Chitra encouraged her to talk with health professionals and helped her understand that this was a form of sexual abuse.
In another case, she helped a woman who was in immediate danger from her husband. Chitra offered her a safe place for the night, supported her to contact police, and helped connect her with The Orange Door for emergency accommodation and with GenWest for follow-up support. The woman and her children are now safe and rebuilding their lives.
“We need more Sitara’s because women need a hand to hold. Someone who can take them step by step through the process because sometimes [victim survivors] are already going through a lot and they don’t have that courage. Sometimes they change their minds because there’s so much to process. But [it helps] if there is one person to hold their hand and say ‘everything will be fine, have faith in this system’ - I think [Project Sitara] has changed things a lot.”
Through these experiences, Chitra has become a trusted point of contact for others in her community. She continues to use what she learned through Project Sitara to talk openly about gender roles, safety and respect. She often challenges everyday inequality, encouraging parents to teach both boys and girls to be independent and caring.
“[For people who want to join Project Sitara], they will realise that we have to do some work for community and for ourselves. I changed a lot after joining Project Sitara and now, I’m so confident.”
Reflecting on her journey, Chitra said she feels more confident and knowledgeable, and she values the opportunity Project Sitara gave her to help others. She believes that more people should have the chance to take part. As Chitra said, more Sitaras means women don’t have to face family violence alone, someone is there to walk beside them, step by step.
Mona’s Story: Learning, transforming, and innovating with Project Sitara
Mona runs a family day care service in Melbourne’s west where she has lived for over fifteen years. She migrated from India to Australia with her husband and they live with their two young children in a close-knit Indian community in Melbourne’s west.
It was through her community that Mona heard about Project Sitara. Mona signed up out of curiosity and encouragement from her friend Chitra, but after the first session she recognised the program would be useful in her daily life.
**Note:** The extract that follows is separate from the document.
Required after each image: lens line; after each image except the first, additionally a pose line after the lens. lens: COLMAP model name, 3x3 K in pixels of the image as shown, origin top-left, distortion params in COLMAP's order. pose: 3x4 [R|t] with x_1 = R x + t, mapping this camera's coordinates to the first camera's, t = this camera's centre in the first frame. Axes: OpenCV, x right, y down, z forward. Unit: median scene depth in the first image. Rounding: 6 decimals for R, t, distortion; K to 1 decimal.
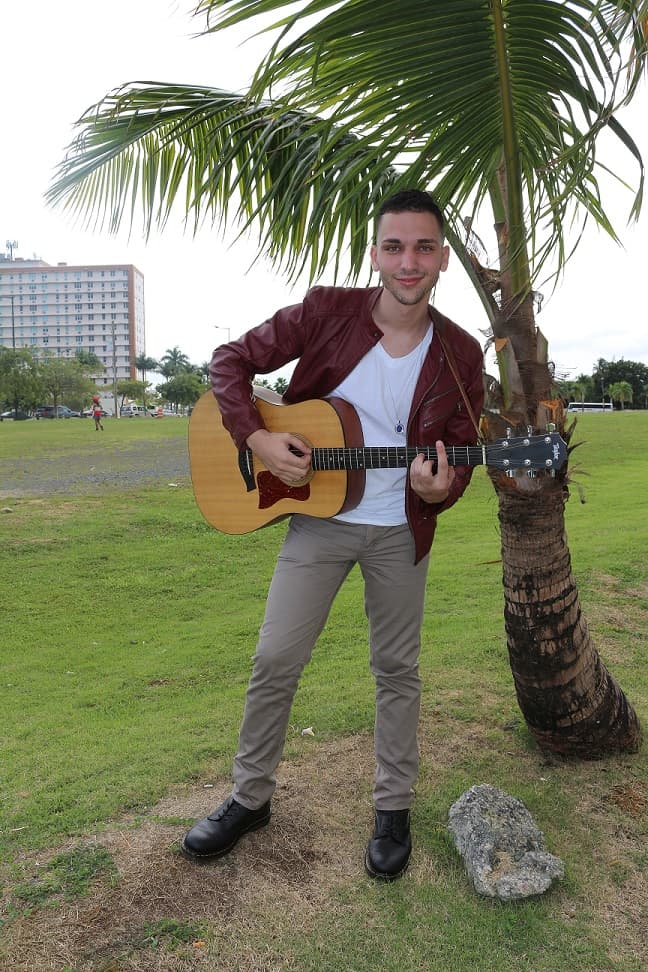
lens RADIAL K [[806.3, 0, 324.0], [0, 806.3, 486.0], [0, 0, 1]] dist [-0.175995, 0.157739]
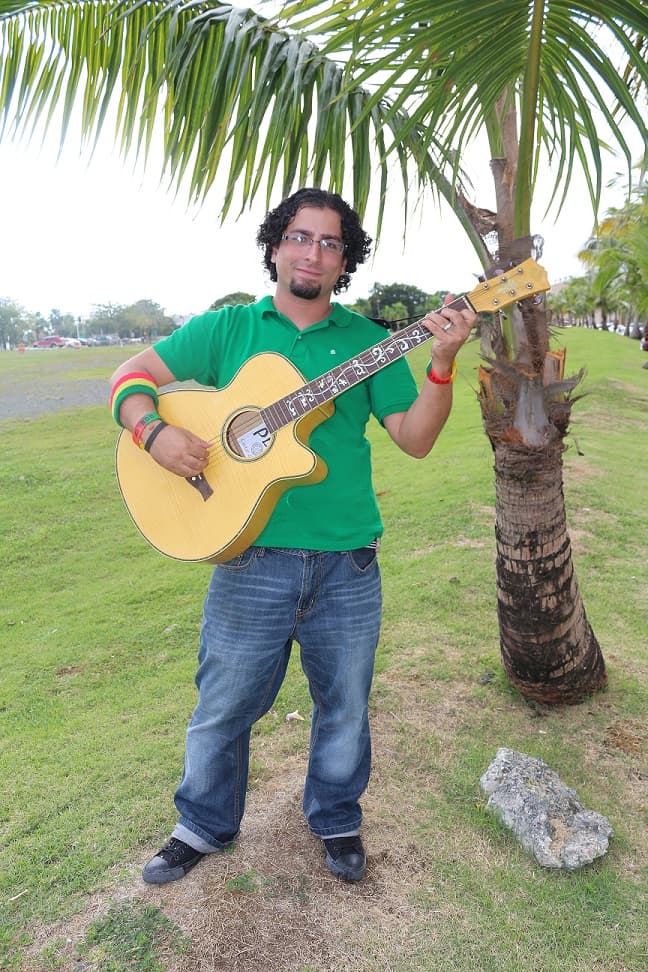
lens RADIAL K [[805.6, 0, 329.6], [0, 805.6, 484.6], [0, 0, 1]] dist [-0.171526, 0.156296]
pose [[0.961201, -0.070871, 0.266589, -0.233041], [0.047010, 0.994381, 0.094850, -0.048414], [-0.271813, -0.078638, 0.959132, 0.139944]]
In her work, she sometimes learns that families are facing difficult situations at home, and in the past, she has felt unsure about how to respond.
“You get to know other parents and they share their story, and sometimes you don’t know how to help or take that further. Back in India you have support from family and friends, but here you go through everything alone. When you see things are going on in somebody’s life [in Australia] you try to help, you try whatever you can.”
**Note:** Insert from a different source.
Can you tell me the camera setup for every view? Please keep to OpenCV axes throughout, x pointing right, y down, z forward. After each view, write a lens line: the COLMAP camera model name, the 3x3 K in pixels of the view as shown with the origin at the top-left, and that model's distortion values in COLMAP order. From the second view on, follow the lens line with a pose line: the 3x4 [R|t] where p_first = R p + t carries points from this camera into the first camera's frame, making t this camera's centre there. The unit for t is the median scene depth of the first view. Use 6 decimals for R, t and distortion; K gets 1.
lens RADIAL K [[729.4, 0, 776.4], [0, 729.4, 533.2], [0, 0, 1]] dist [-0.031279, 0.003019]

Mona is in her forties and thought that most people joining Sitara would be a similar
age, but she was surprised to find many women were older. She reflected on her joy in learning from the older women and says their stories and experiences completely changed her perspective.
Mona shared that Sitara is full of lively discussions, and in the beginning, Mona didn’t fully agree with everything she heard. “I used to ask, ‘Why do we only talk about women as victims? Why not men?’’ she said. She explained that their GenWest facilitator shared statistics which helped her understand the problem of men’s violence against women on a larger scale. “She is a very good teacher. She is amazing and the way she teaches and explains things is very clear.”
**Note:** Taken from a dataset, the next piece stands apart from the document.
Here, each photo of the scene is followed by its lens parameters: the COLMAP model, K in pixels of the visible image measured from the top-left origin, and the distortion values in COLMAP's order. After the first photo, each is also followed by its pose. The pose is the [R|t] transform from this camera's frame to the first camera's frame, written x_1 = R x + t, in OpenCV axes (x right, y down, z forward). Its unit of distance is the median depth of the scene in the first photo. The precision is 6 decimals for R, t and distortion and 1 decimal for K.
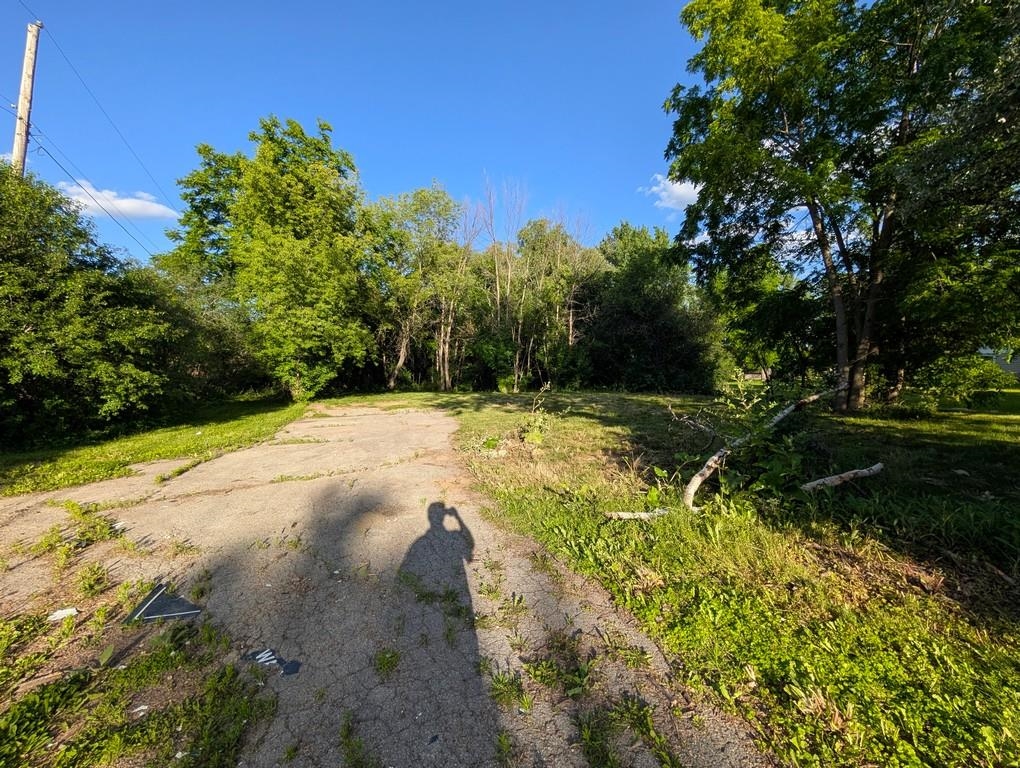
lens RADIAL K [[383.7, 0, 510.0], [0, 383.7, 384.0], [0, 0, 1]] dist [-0.001317, -0.000088]
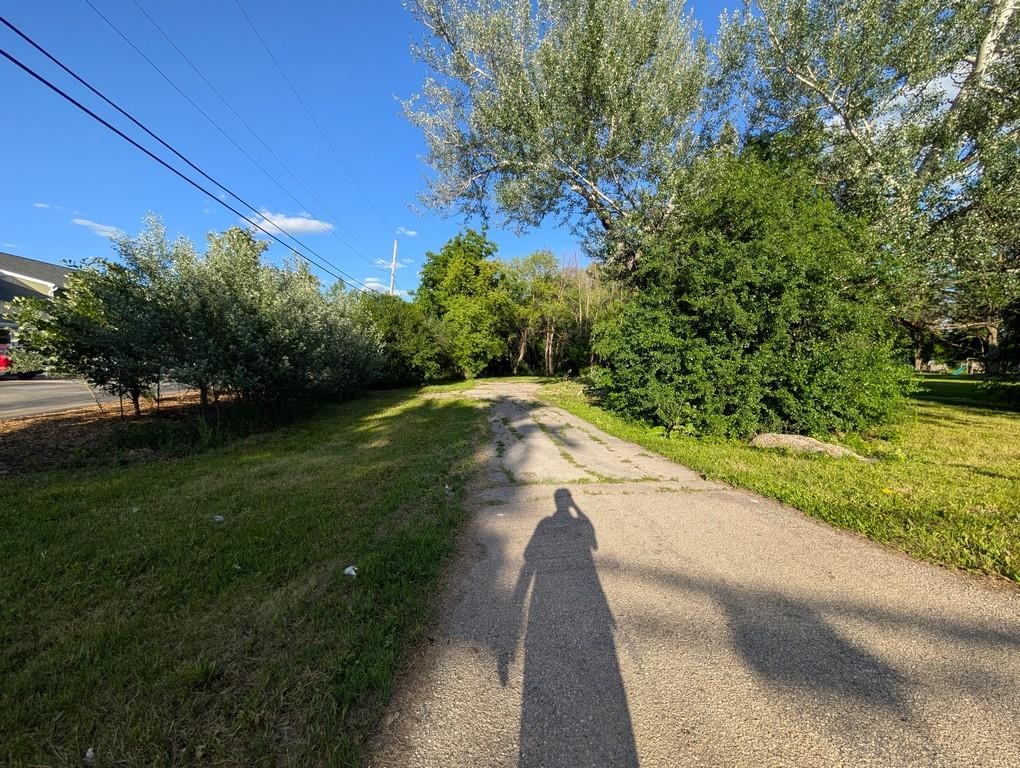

One statement shared by facilitators in the program had a big impact on Mona: ‘Violence is a choice’. Mona explained:
“That sentence completely changed me. I was shocked - how it was a choice? And when [the GenWest facilitator] asked ‘Why don’t they act out this kind of behaviour in the office, or in other public settings? Why with women, why in the home?’ I thought yeah, you’re right! Why don’t they show this kind of behaviour in other settings? Why with us? The whole thing changed my mind.”
Since finishing Project Sitara, Mona says her thinking and her conversations have changed. This has included advocating to bring Project Sitara to men in her community, “Project Sitara is very good, but if we have a men’s Sitara - I am telling you, it will be more beneficial. I wish this will start.”
“Women alone can’t do these things. We can discuss with each other, we can cry, we can give the shoulder, but we can’t change everything. Men need to talk with men, in every office environment or school, they should go through this training. And not once every year, they should keep on [being reminded] – ‘this is right’, ‘this is wrong’, ‘this is the limit’, and ‘this is what to expect’”.
Through Project Sitara, Mona says she’s also learned the importance of teaching children boundaries and equality early in life. “I have learned that you have to set limits. Then people know, ‘this is the limit’. That is very, very necessary in any kind of a relationship - whether it’s a friendship or it’s married life. When we know that limit, people start respecting that, and [it brings the] power [back into our own hands].”
Asked what she’d say to someone thinking about joining Project Sitara, Mona says “Go! Don’t think twice. You’ll learn things you thought you already knew. There are a lot of open discussions where you can speak your mind, and your whole perspective might change, as mine has changed.”